別れの瞬間、そう言われ口ごもってしまうあゆみ。頭の中で色々な考えや言葉が転がるが纏まらない。どうこたえようか悩む時に、頭に浮かぶのはさっき初めて変身した時の記憶。




『だから、せめてどちらかをやっつけられる力が! みんなを守れる力が!』




人を守りたい、誰かを助けたい。そんな気持ちに反応してくれたのか包み込むようにやさしく光る桃色の宝石。包み込む、暖かい、やさしさ、桃色……、桜?

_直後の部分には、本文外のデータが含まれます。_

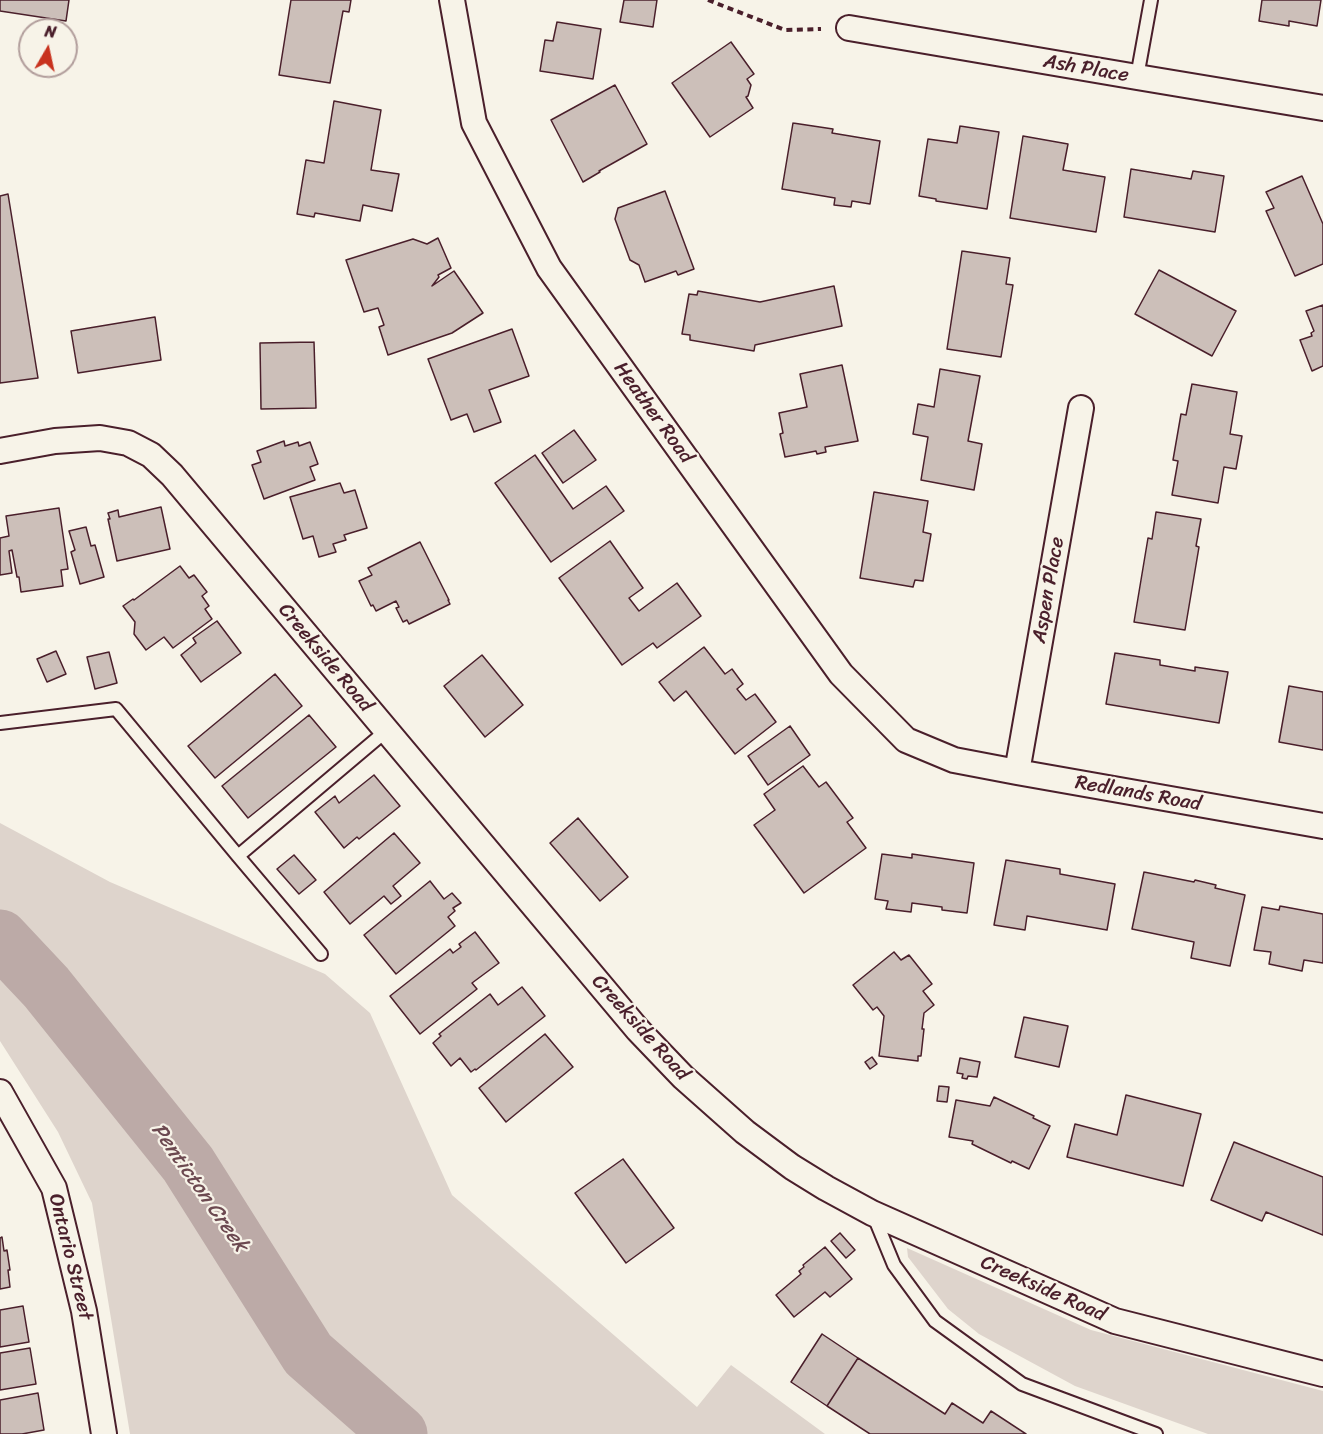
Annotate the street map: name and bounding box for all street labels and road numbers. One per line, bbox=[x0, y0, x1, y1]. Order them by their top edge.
street label: Ash Place bbox=[1042, 50, 1130, 88]
street label: Heather Road bbox=[608, 358, 698, 468]
street label: Aspen Place bbox=[1028, 535, 1070, 645]
street label: Creekside Road bbox=[273, 599, 377, 717]
street label: Redlands Road bbox=[1073, 771, 1203, 817]
street label: Creekside Road bbox=[586, 970, 694, 1086]
street label: Ontario Street bbox=[43, 1191, 97, 1323]
street label: Creekside Road bbox=[977, 1251, 1109, 1327]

「春……。うん、春と桜! サクラスプリング! サクラスプリングです!」



「ふふ、サクラスプリングね。いい名前じゃないか……、またいつか会えることを楽しみにしているよ。」




そう言いながら右手を軽く上げ、背を向けるマリアンヌさん。私がお礼を言おうとした時にはもう彼女の姿は消えてしまっていた。

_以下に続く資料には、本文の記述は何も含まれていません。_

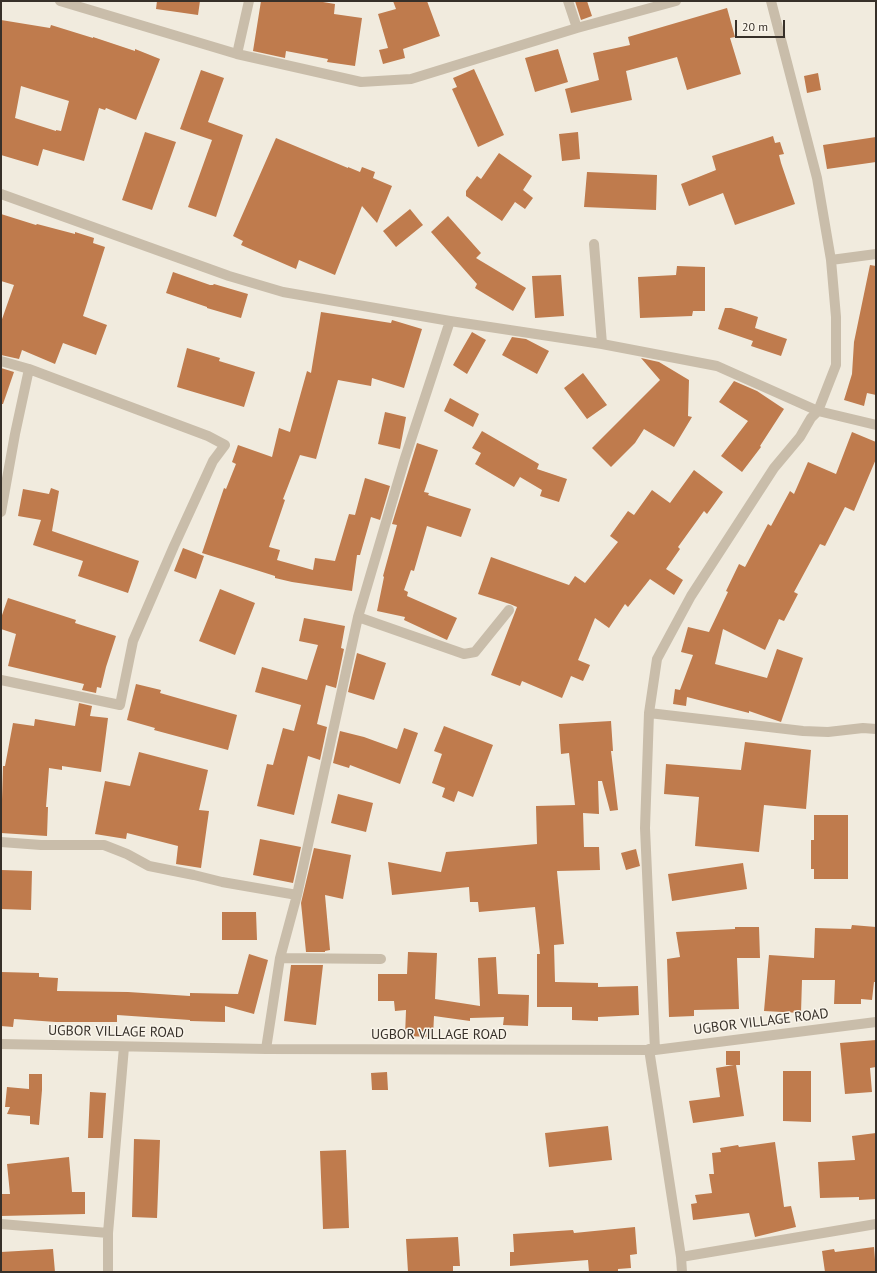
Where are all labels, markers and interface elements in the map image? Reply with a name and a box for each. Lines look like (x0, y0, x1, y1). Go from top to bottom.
scale bar (737, 12, 787, 38)
text: 20 m (742, 19, 768, 34)
street label: UGBOR VILLAGE ROAD (692, 1005, 830, 1039)
street label: UGBOR VILLAGE ROAD (48, 1022, 184, 1042)
street label: UGBOR VILLAGE ROAD (371, 1027, 507, 1043)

「……ねぇ、王子? 私もしかしてネーミングセンスない?」



「いやマロに聞かれても……。」






 ーーーーーーーーー





転移先はもちろんお家、というわけもなくあの謎清涼飲料水を買った近くのベンチ。いくら体が魔法で元通りになると言ってもぐしゃぐしゃに砕かれたお手手やお腹の激痛はまではなくならない。出来ればそのまま家に帰ってそのままお休みと行きたかったのだがそうはいかない。

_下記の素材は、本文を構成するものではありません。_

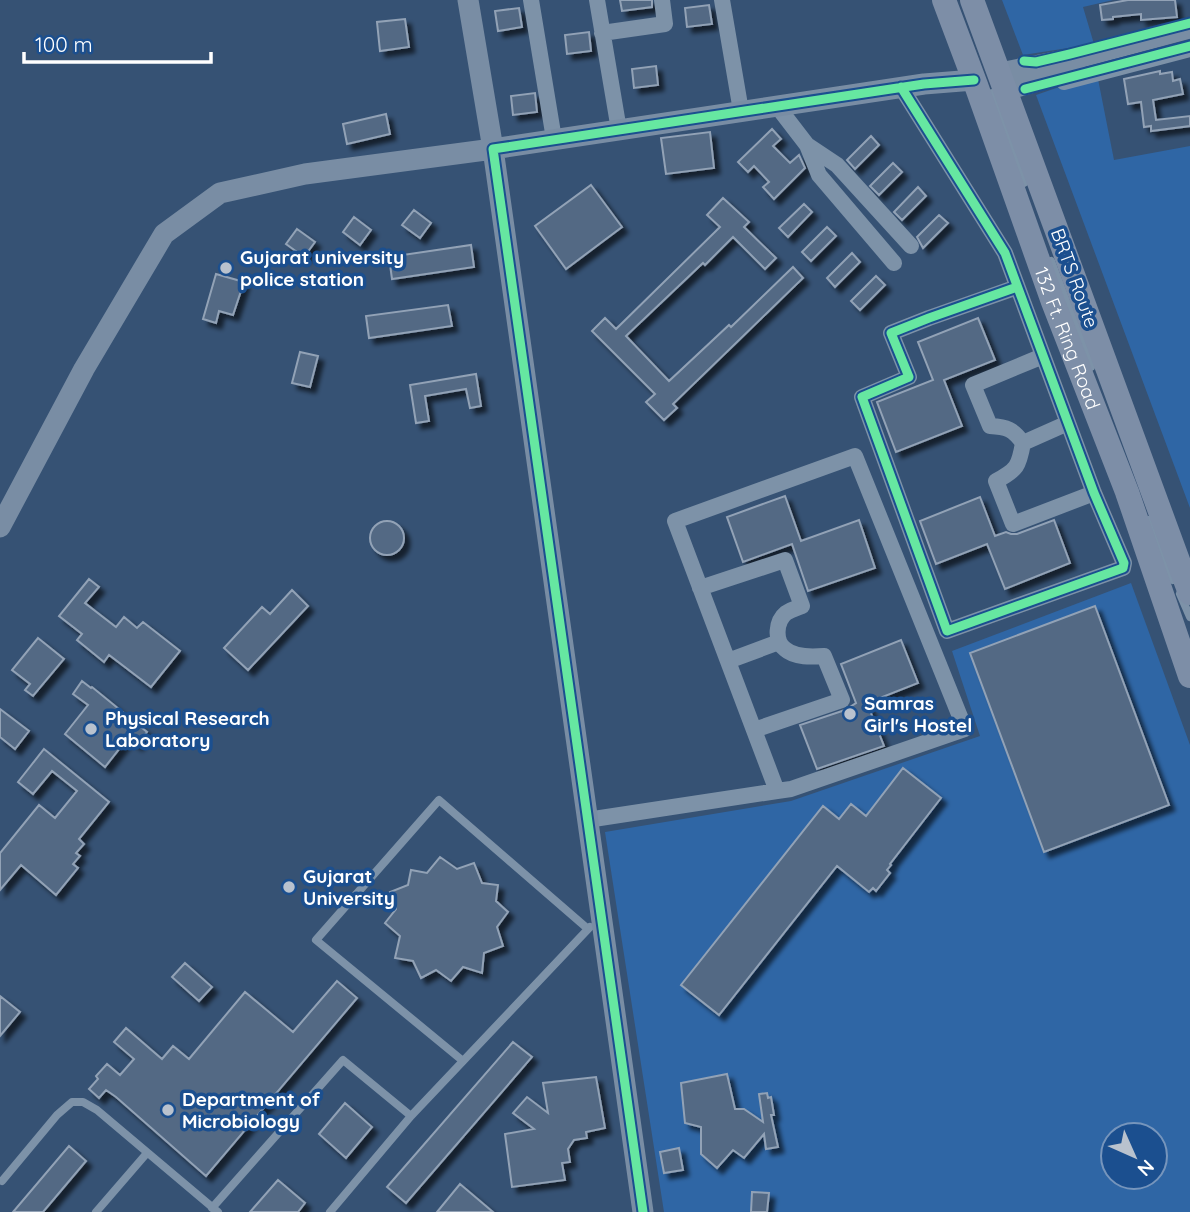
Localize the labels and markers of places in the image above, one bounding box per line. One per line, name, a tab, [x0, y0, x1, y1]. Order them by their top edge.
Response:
place label: Gujarat university police station	[240, 245, 404, 291]
marker: Gujarat university police station	[218, 260, 234, 276]
place label: Samras Girl's Hostel	[864, 691, 972, 737]
place label: Physical Research Laboratory	[105, 706, 270, 752]
marker: Samras Girl's Hostel	[842, 706, 858, 722]
marker: Physical Research Laboratory	[83, 721, 99, 737]
place label: Gujarat University	[303, 864, 395, 910]
marker: Gujarat University	[281, 879, 297, 895]
place label: Department of Microbiology	[182, 1087, 321, 1133]
marker: Department of Microbiology	[160, 1102, 176, 1118]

あゆむちんも私も日常がある故、何もなかったように元の生活に戻らないといけない。マリアンヌとして経験したことを翠野イスズとして引き継ぐわけにはいかないのだ。



「にしても、私の口軽いなぁ……、出まかせポロポロ出てくるもん。」



まぁお約束という感じで身元隠して参入したはいいけれど、魔女ってなんだよ魔女って……。まぁあゆむちん疑問に思わなかったからいいけど、あゆむちん自身あの敵幹部の動きが見えてなかった、って証言してるから絶対介入しないといけない口なんだろなぁ……。所謂日曜に放送している番組みたいに対象年齢に配慮したやさしい表現、とかしてくれないだろうから今日ある程度戦えた私がどうにか対応しないとどうなるか解らん。気が付いたらあゆむちんが学校に来なくなったとか嫌だしね。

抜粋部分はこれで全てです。